People are often quick to comment on doom and gloom posts and add their voice, and with the current subdued economic outlook, there seems to be plenty to be grim about. But what if we looked at something, like inflation, and highlight a positive South African success story?
“… Inflation??” you cry.
Hear this out.
When people speak of inflation, it’s often the villain of the financial story. It’s blamed every time we swipe our cards to pay for goods and services, or look into our bank accounts when times are tight.
And why not? After all, the very concept of inflation is that our money is now worth a little less than it was before.
But, inflation is not that bad guy it’s made out to be. In fact, the lack of inflation can be far worse.
When inflation is bad
Most people confuse inflation with hyperinflation – an excessive amount of inflation in a short space of time. A classic example of hyperinflation is what happened to the Zimbabwean dollar. In first world countries, hyperinflation usually only happens in very dire circumstances (the German Deutschmark after WW1 comes to mind).

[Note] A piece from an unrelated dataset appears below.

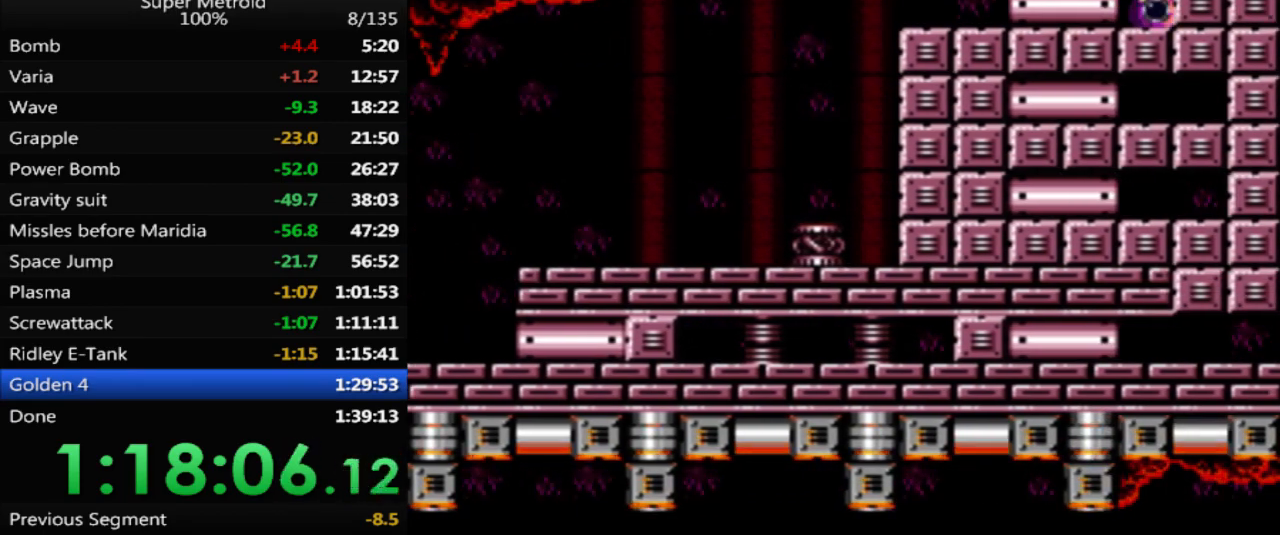
{"buttons": ["DPAD_RIGHT"], "events": [[50, "X", "up"]]}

Inflation, on the other hand, is when the prices of things in a country go up moderately, usually three percent or less in one year. Just under two percent is considered typical.
When inflation is good
Inflation can be good for three kinds of people: savers, earners and investors. If you are simply spending all your money, inflation is undoubtedly negative in the short term. You can now afford less things than you could before. Inflation also does – in most cases – tend to trickle down to salaries as many employers aim to increase salaries on a regular or annual basis in order to compensate for inflation.
But if whatever you have isn’t likely to be spent any time soon, inflation can be a very good thing. To put it very simply, inflation is measured by economists as how much money is exchanged for goods or services in a country. This means that the money part of the equation increases in value.

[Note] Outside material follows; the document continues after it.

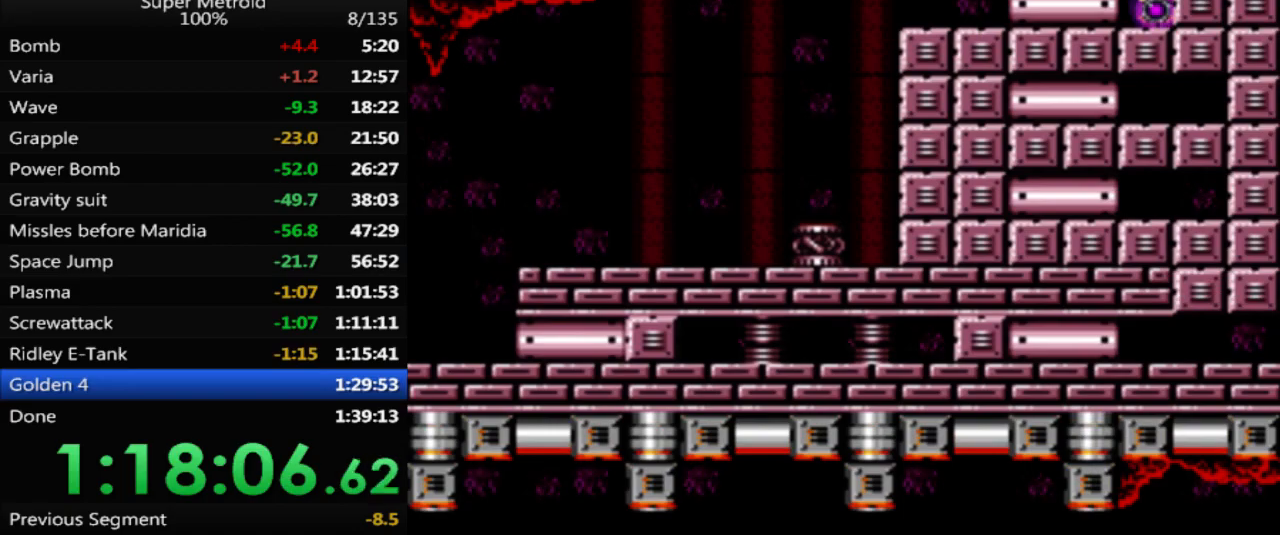
{"buttons": ["DPAD_RIGHT"], "events": []}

If you have used that money to buy, for example, a house, then that house is now worth more than it was. Someone else wanting to buy it from you after an inflation hike would have to pay you more than you paid at first. This means that, for investors, inflation is great.
The world’s ongoing inflation woes
Global markets, particularly the US, haven’t had material inflation in quite a while. Risk of deflation has been talked about – more than a decade, in fact – and that is indeed very bad.

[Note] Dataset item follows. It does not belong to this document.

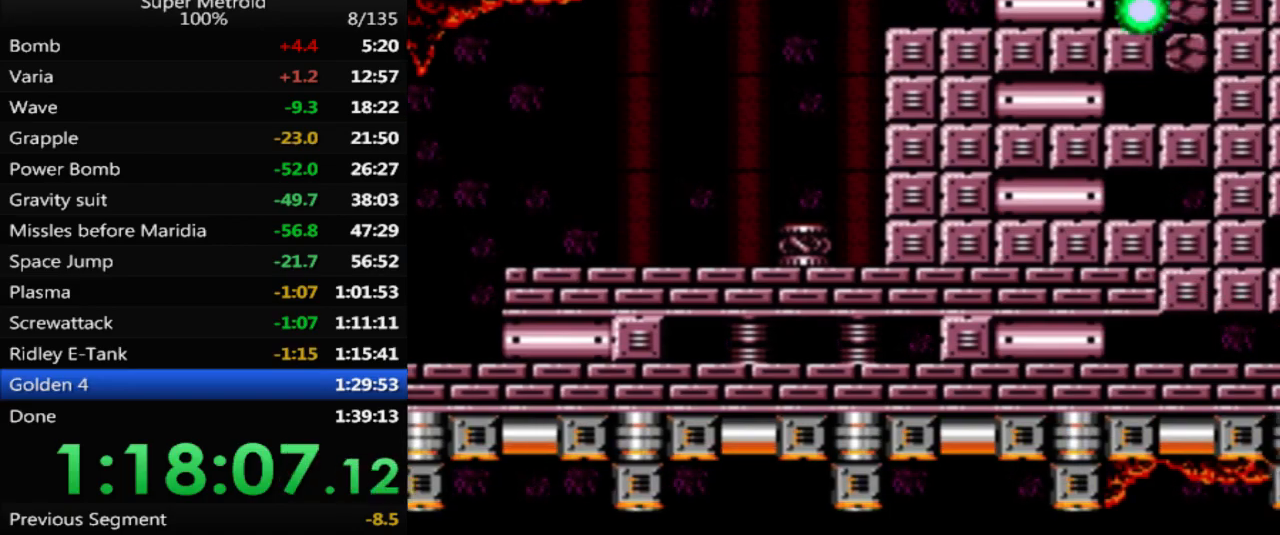
{"buttons": ["A", "DPAD_RIGHT"], "events": [[383, "A", "down"]]}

Deflation is what economists call ‘demand-pull inflation’ – when you have too much supply and not enough demand on goods. This happened to the property market in America in 2013 and, to a lesser extent, has just happened a couple of years ago in South Africa. House prices plummeted by as much as 30%, meaning that no one was buying. Why buy now, when you can wait a month and get an even better deal then? People couldn’t sell their houses without losing a lot of money.
South Africa and inflation
In contrast to elsewhere, South Africa has been relatively protected from inflation issues. We mostly hover around the four percent mark, with increases of less than two percent a year.
According to Investec: “during the past two decades, the significant swings in South Africa’s inflation rate have been driven to a large extent by exogenous shocks, mainly energy prices (international oil prices and domestic electricity tariffs), food prices and the exchange rate. More recently, inflation appears to be firmly under control… headline inflation has been within the target range of 3-6% since April 2017.”
Investec goes on to say that their “current forecast is for headline inflation to average 4.2% in 2019 and 4.6% in 2020, compared with the SARB’s forecasts of 4.2% and 5.1%. We expect core inflation to average 4.2% in 2019 and 4.4% in 2020. By historical standards, inflation is subdued, but not dead, and not without risks. We assess these risks, however, to be fairly balanced.”
This is quite different from other countries, whose inflation rates are well below that are starting to be a real concern.